::: TEXT SECTION :::

The austerity vs. growth argument is hotting up

The G8 and eurozone summits show that leaders still have a long way to go.

With a G8 summit one week and an EU summit the next we have the latest act of a seemingly interminable eurozone crisis. The solutions needed now are almost exactly the same as a year ago: Europe's banks, particularly in Spain and France need to be re-capitalised; the European Central Bank needs to maintain its presence in the bond market; and, most importantly, we need a concerted stimulus programme aimed primarily at southern Europe to prevent a deep recession.

So, what’s new, you might ask.

Well, the G8 summit saw the first serious growth vs austerity battle, with Obama and Hollande leading the pro-stimulus camp against Angela Merkel. Although Merkel’s refusal to cave in to demands for, amongst other things, a relaxation of deficit reduction targets, Eurobonds and quantitative easing by the European Central Bank, is clear from the summit communique, she is becoming increasingly isolated. Later this week EU leaders will meet in Brussels for a mini-summit convened by Herman Van Rompuy, and it will be interesting to see whether Merkel’s stance softens or hardens.

The election results in France and Greece made it inevitable, but it is clear that the terms of debate have shifted in the last few weeks as politicians realise that the immediate priority is to escape recession rather than cut deficits.

This is not deficit denial but common sense. A sustainable debt and deficit reduction programme cannot be achieved in countries with shrinking output, and it is an economic nonsense to suggest otherwise. A quick glance across the Atlantic should offer some guidance. Things are not exactly rosy in the US, which is still wrestling with high debt and deficit levels, but, unlike the eurozone, US economic output is rising and unemployment falling. A report published last month by Oxford Economics and the rating agency Fitch claimed that President Obama's stimulus package has been worth an extra 4% of GDP and that, without it, the US economy would still be "mired in recession".

There is also a bit of wriggle room for a targeted stimulus. European Commission officials have been talking about providing an extra €10 billion to the European Investment Bank and allocating about €80 billion in unused structural funds to fund infrastructure projects in the EU. There is also widespread support for setting up joint liability EU ‘project bonds’.

Unfortunately putting these policies into action is still not quite that straight-forward. The G8 communique, with its telling phrase that “the right measures are not the same for each of us”, reveals the divide that still exists on how best to respond.

In fact, had that line been used two years ago Europe would probably have avoided the mess it now finds itself in. The biggest mistake made by the EU’s predominantly conservative leaders has been to insist that austerity and nothing else is the “right measure” for everybody.

::: ROWS :::

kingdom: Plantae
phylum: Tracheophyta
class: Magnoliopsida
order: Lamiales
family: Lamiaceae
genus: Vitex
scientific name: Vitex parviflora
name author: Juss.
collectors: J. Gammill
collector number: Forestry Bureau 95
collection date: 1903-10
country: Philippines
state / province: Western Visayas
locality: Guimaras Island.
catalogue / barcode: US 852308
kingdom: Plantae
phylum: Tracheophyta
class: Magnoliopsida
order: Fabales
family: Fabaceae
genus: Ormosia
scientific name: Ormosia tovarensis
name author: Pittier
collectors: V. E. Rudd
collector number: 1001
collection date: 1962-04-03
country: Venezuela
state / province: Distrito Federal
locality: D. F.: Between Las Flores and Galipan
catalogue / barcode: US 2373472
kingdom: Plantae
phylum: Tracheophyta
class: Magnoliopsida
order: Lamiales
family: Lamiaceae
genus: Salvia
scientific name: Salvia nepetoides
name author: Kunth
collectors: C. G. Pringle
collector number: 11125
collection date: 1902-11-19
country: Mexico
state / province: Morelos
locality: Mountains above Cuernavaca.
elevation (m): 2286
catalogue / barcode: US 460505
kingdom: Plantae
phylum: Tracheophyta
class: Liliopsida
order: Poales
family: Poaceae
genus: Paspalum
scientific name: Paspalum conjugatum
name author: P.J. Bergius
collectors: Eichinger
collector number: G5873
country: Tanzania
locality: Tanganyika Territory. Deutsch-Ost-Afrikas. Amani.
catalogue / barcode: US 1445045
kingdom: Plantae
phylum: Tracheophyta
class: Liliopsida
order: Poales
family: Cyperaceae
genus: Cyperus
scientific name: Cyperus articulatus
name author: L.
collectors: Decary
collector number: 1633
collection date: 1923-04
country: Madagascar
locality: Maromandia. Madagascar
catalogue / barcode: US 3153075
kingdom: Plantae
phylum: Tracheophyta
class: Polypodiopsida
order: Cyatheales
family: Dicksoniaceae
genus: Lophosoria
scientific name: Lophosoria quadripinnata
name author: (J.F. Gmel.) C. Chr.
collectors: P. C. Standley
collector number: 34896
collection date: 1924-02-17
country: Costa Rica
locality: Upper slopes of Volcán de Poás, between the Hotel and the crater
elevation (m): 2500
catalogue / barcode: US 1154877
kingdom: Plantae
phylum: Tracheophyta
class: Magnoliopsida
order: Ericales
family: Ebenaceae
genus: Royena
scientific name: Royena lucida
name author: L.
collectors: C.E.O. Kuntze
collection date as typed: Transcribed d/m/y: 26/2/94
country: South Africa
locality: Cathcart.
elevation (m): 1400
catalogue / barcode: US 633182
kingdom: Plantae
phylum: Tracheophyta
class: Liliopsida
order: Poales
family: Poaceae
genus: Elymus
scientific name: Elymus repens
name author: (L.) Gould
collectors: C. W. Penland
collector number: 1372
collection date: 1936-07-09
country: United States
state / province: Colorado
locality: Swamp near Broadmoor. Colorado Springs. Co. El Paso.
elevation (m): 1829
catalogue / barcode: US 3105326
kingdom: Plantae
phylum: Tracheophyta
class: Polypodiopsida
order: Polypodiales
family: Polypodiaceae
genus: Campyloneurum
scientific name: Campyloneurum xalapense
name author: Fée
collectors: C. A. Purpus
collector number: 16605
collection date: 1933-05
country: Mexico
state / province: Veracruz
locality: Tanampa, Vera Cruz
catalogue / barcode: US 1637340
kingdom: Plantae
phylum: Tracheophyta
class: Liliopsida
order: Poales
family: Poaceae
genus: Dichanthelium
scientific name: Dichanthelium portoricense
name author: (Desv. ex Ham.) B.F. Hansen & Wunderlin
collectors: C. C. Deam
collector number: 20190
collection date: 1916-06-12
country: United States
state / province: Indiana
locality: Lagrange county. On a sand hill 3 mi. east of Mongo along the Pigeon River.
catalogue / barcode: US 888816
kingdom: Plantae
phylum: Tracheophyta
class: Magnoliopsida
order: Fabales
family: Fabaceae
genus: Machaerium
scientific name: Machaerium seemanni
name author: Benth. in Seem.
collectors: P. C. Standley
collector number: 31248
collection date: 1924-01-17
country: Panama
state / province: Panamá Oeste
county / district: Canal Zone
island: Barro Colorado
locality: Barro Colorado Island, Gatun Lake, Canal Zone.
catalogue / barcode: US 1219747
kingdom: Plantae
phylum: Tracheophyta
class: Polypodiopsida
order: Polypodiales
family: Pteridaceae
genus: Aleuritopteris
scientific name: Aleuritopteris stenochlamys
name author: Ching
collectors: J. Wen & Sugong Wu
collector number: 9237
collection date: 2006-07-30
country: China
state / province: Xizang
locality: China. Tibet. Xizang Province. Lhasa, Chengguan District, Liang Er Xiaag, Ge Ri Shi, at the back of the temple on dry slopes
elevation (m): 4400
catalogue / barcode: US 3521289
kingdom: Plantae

:::

■ **WHAT TO DO**:
a - In the listing, reproduce verbatim the lines starting with the line containing "name author: Juss." and going on through the line containing "genus: Salvia".
b - Resume the text on the eurozone austerity-versus-growth debate, picking up after its final sentence.

■ **FINAL ANSWERS**:
a -
name author: Juss.
collectors: J. Gammill
collector number: Forestry Bureau 95
collection date: 1903-10
country: Philippines
state / province: Western Visayas
locality: Guimaras Island.
catalogue / barcode: US 852308
kingdom: Plantae
phylum: Tracheophyta
class: Magnoliopsida
order: Fabales
family: Fabaceae
genus: Ormosia
scientific name: Ormosia tovarensis
name author: Pittier
collectors: V. E. Rudd
collector number: 1001
collection date: 1962-04-03
country: Venezuela
state / province: Distrito Federal
locality: D. F.: Between Las Flores and Galipan
catalogue / barcode: US 2373472
kingdom: Plantae
phylum: Tracheophyta
class: Magnoliopsida
order: Lamiales
family: Lamiaceae
genus: Salvia

b -
But a closer look reveals that the EU countries facing difficulties all have different problems. Ireland was brought down by a property binge financed by its banks which were then left horribly exposed to sub-prime mortgages. Spain does not have high government debt but its banks hold multi-billion euro losses from real estate alongside dangerously high unemployment particularly among young people. Italy has one of the lowest budget deficits in Europe but a high debt to GDP ratio. Only Greece has deep-rooted structural problems. All of them would benefit from a targeted stimulus package which, unlike a diet consisting solely of cuts, would give them the economic stability needed for fiscal consolidation.

The main questions facing the EU are not about the fate of the euro. They are on how eurozone countries can generate the economic output to move towards balancing their books and, secondly, about the democratic legitimacy of applying the terms of the rescue packages.
A situation where unelected technocrat governments push through unpopular economic reforms is a dangerous recipe for civil unrest. Without a democratic mandate to implement the terms of their rescue programmes it is hard to see how they will be successful.

As yet, no country has had a referendum on the rescue programmes their leaders signed up to. Only in Spain and Portugal can it be argued that the governments have a mandate for cuts, while Ireland will vote on the fiscal compact treaty later this month. It might be in everyone's interest - both the creditor and debtor countries- for all the countries needing emergency support to hold national referendums on whether to remain in the euro. This would force politicians at national and European level to candidly weigh up the pros and cons of the recovery programmes and their membership of the euro.

The euro is - as it has been from the start - in the hands of Europe's leaders, who have so far been unwilling or unable to spell out the reality of the options open to their electorates. They need to be clear on three points: the structure of the single currency requires reform if it is to work; debt reduction is not optional; and austerity without growth is a road to ruin. The sooner politicians from creditor and debtor countries swallow their pride and correct their mistakes the better.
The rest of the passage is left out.